Hatırlanacağı üzere, bu yazı dizisinin geçen haftaki ilk bölümünde zeytin yağı ve meme kanseri hakkında, özellikle de meme kanserinin genetiği konusunda özet bilgiler aktarıldı. Bu haftada da meme ve yumurtalık kanserlerinin genetik tanısına değinmek istiyorum. Yani bu haftaki özetlemeye çalışacağım konu; meme kanseri ve genetik tanısı.

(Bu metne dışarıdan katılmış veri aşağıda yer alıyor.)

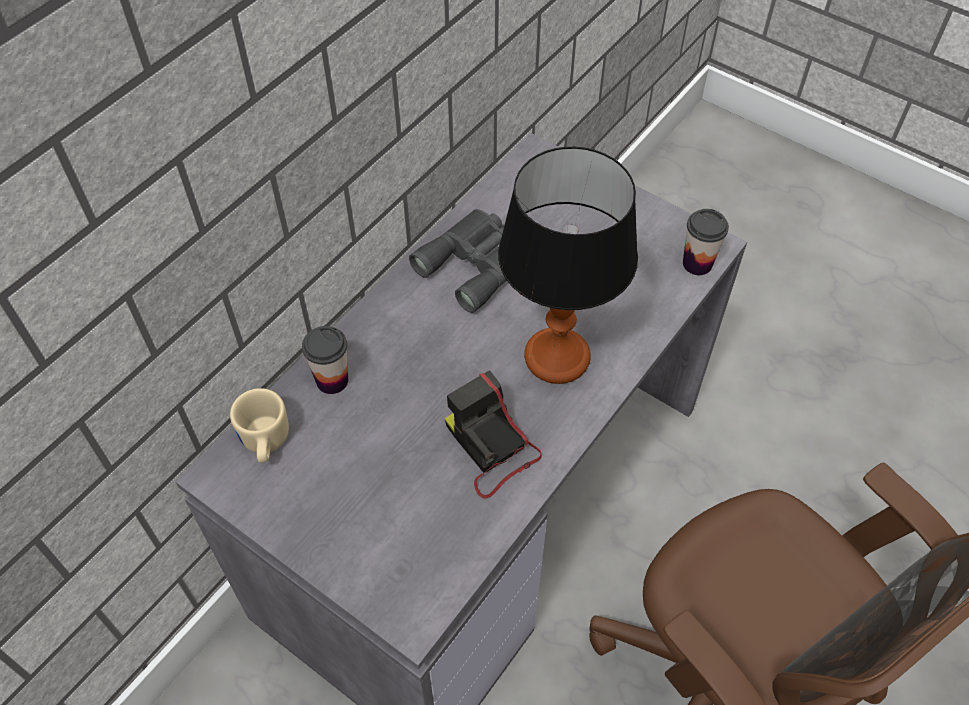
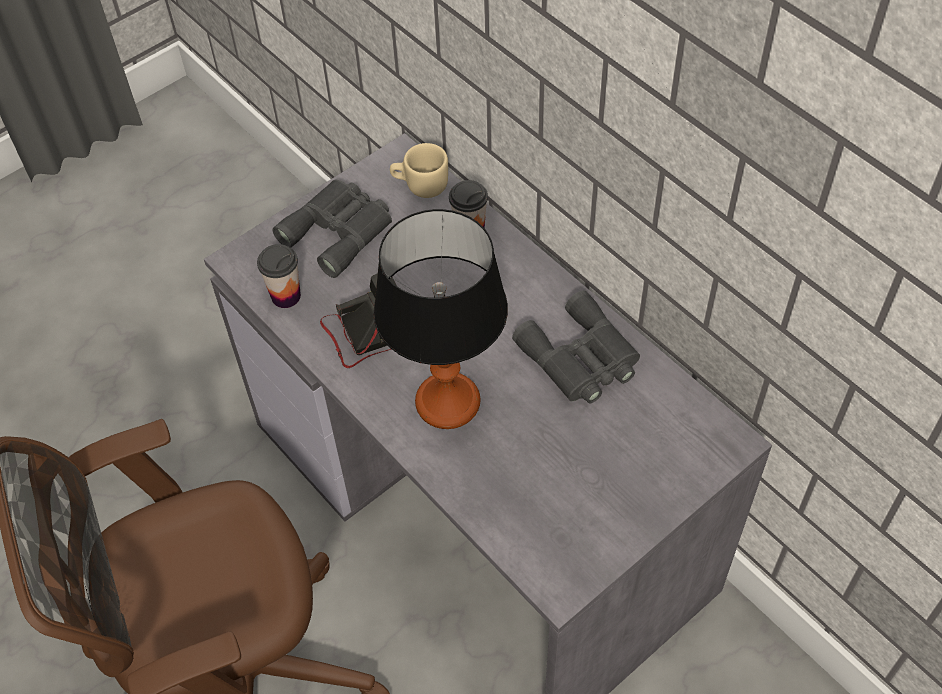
camera: 105 degrees right, 0 degrees up
cup [683,209,729,275] -> cup moved to [257,244,301,308]
none -> grey binoculars [272,179,392,278]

Meme Kanseri ve Genetik Tanı
Meme kanserinin genetik tanısına ilişkin bilgileri, güvenilir bir kaynaktan özet olarak aktarmayı daha uygun buldum. Zira konunun hassasiyetine binaen bazı yanlış anlamaların böylece önüne geçebileceğimi umuyorum. Amerikan Ulusal Kanser Enstitüsü’nün meme kanserinin genetik tanısına ilişkin soru-cevap şeklinde hazırlanmış bir broşürü var ve bu bilgiler internet sitelerinde de bulunmaktadır: Genetic Testing for BRCA1 ve BRCA 2: It’s your choice. Şimdi ben bu bilgilerden yararlanarak meme kanserinin genetik tanısı hakkında özet bilgiler vermek istiyorum. Daha geniş bilgi edinmek isteyenler hem yurdumuzdaki hem de diğer ülkelerdeki, internet sitelerinden yararlanabilirler (www.cancer.gov), fakat yanlış anlamaları önlemek için mutlaka özel ya da resmi bir Genetik Tanı Merkezi’ne başvurmalıdırlar. Bu son cümleyi özellikle vurgulamak istiyorum, zira bu yazı serisini hazırladığım sırada dikkatimi çeken bir husus oldu: Yerli meme kanseri sitelerinin yarıdan fazlasında meme kanserinin genetik yönüne hiç değinilmezken bazılarında sadece isimler söylenerek geçilmiş, bazılarında yanlış anlamaya yol açabilecek muğlak önerilerde bulunulmuş ve bazılarında da doğru genetik bilgi verilmesinden başka bizim de vurguladığımız gibi bir Genetik Tanı Merkezi’ne danışılması gerektiği belirtilmiştir. Hal böyle olunca, meme kanserinin genetik tanısına ilişkin bilgileri de bu Köşe’den aktarmak zorunluluğu ortaya çıkmış olmaktadır. Meme kanserinin genetik tanısı için akla takılabilecek sorular ve cevapları:
1. BRCA1 ve BRCA2 nedir?
Bu serinin ilk yazısında da belirtildiği üzere, ABD’nde 2004 yılı içerisinde 217,440 yeni meme kanseri olgusunun teşhis edileceği ve meme kanseri ölümlerinin de 40,580 olacağının hesaplandığı yazılmıştı. Bu hesaplamaya göre; meme kanserine yakalanan kadınların yaklaşık % 10 kadarında bu kanser türünün kalıtsal formu bulunmaktadır, yani 21,744 kadın kalıtsal meme kanserine yakalanacak demektir. İnsanda bulunan bazı genlerin normalden farklı duruma gelmelerine neden olan başkalaşım ya da mutasyon adı verilen gen farklılaşmaları, bazı kadınları meme ve diğer kanser türlerine karşı öteki kadınlardan daha “yatkın” hale getirmektedir. İşte bu kalıtsal değişikliklerin olduğu genlere BRCA1 ve BRCA2 adı verilir ve bu genler tümör önleyici (süpresör) genlerdir. BRCA1 ve BRCA2 (kısaca breast cancer 1 ve breast cancer 2) genlerindeki mutasyonlar ve ovaryum kanserlerinin çok büyük bir bölümünde kanserleşme nedenidir. Meme kanseri nedeni olabilecek, bu genlerden başka genlerin olup olmadığı da araştırılmaktadır.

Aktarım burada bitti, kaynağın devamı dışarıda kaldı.